In the bid to make digital currencies more widely available and embraced by consumers, perhaps … make them easier to buy. To that end, PayPal users can link their wallets to Coinbase, the newly-publicly traded exchange, so that they can buy cryptocurrencies, including bitcoin (among others).
The announcement seems to speak to a truism of commerce and currencies – you can’t spend what you don’t have. Thus, linking what might be termed a ubiquitous account (that would be PayPal) to an exchange with scale (that would be Coinbase) gives users a bit of an onramp to pulling the trigger on the transactions they might previously have just been mulling. That bridges the divide between watching the crypto tilt-a-whirl and getting fully involved.

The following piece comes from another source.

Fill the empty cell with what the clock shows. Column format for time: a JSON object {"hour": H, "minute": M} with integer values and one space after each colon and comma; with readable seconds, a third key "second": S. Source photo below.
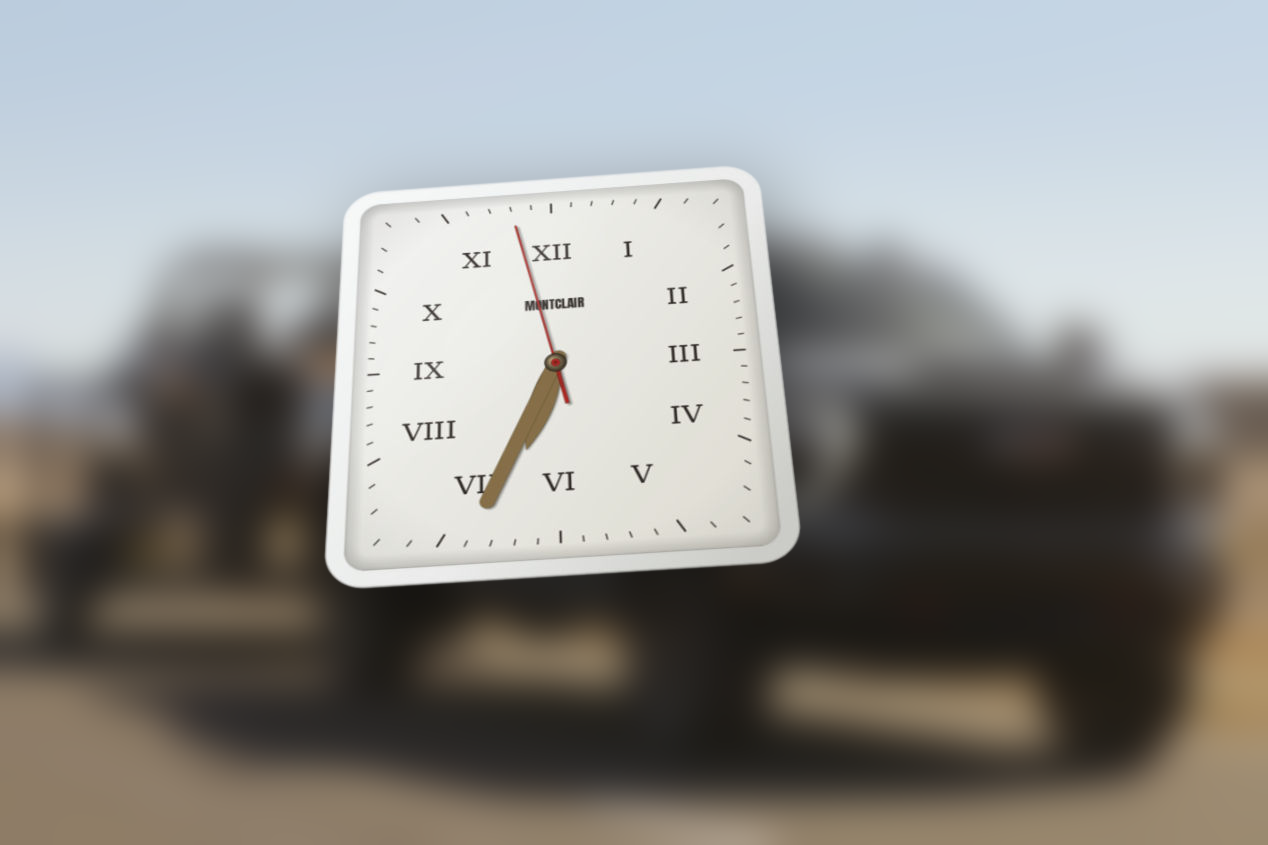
{"hour": 6, "minute": 33, "second": 58}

The news follows the announcement earlier this month that PayPal’s peer-to-peer (P2P) payment app, Venmo, is now offering its estimated 77 million users their own direct ramp into the cryptocurrency arena. Users can buy, sell or hold digital currency from the app, spanning bitcoin, Ethereum, Litecoin and Bitcoin Cash. Its Checkout with Crypto tool lets users convert their digital currency into fiat to complete transactions with its 29 million global merchants. PayPal has said no fees will be levied at checkout.
Add A Payment Method
In terms of mechanics, the PayPal/Coinbase partnership eliminates at least some of the steps involved in buying those digital coins, where debit cards or traditional bank accounts had been the conduits to making the purchases (though those options, via ACH or wire transfers, or funds in the Coinbase USD wallet, are still on offer).

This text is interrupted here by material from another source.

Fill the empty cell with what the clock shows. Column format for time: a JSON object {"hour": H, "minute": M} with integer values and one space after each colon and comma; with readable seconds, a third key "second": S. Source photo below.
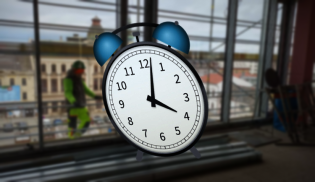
{"hour": 4, "minute": 2}
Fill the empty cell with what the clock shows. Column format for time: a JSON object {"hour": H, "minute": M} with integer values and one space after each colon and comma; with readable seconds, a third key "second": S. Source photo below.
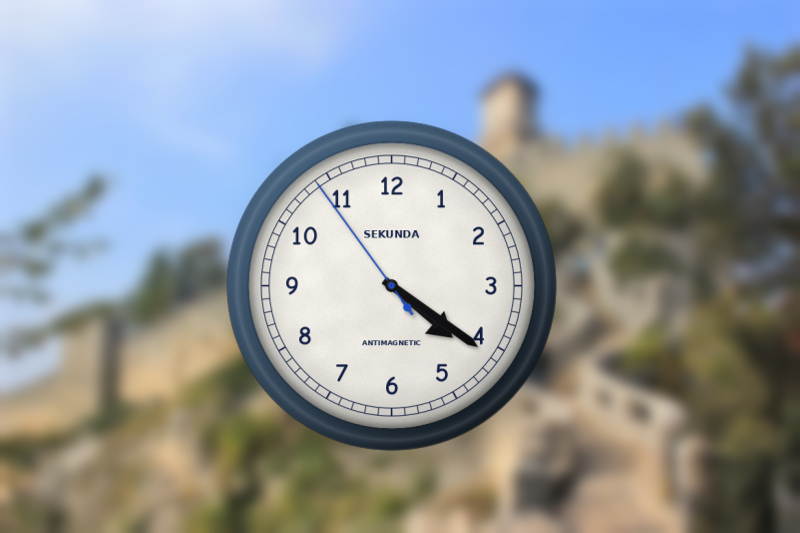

In order to fund crypto purchases with PayPal on the exchange, users select the crypto they want, select “add a payment method” to choose PayPal, and then work through prompts to move through multi-factor authentication and add accounts linked to the PayPal account.
In the blog post announcing the particulars of the joint efforts between PayPal and Coinbase, Eddie Lo, product manager at Coinbase, said that there are purchase limits of $25,000 a day with the PayPal account — which would mean that buying bitcoin would take a bit more than two days.
The move follows PayPal’s announcement late last year that users could begin buying bitcoin, Bitcoin Cash and Litecoin. For the PayPal transactions tied to Coinbase, as noted on Coinbase’s site, effective conversion fees equate to 3.99 percent.
Separately, as reported by Bloomberg, in yet more evidence of cryptos’ bid to go mainstream and to be embedded in at least some part of everyday financial activity and interactions, Social Finance has started allowing its customers to redeem rewards earned through the company’s app. Those rewards can be redeemed in bitcoin or Ethereum, using the 2 percent cash back rewards to be deployed into those cryptos.
Wallets, exchanges, rewards… bit by bit, might we be moving toward cryptos’ critical mass?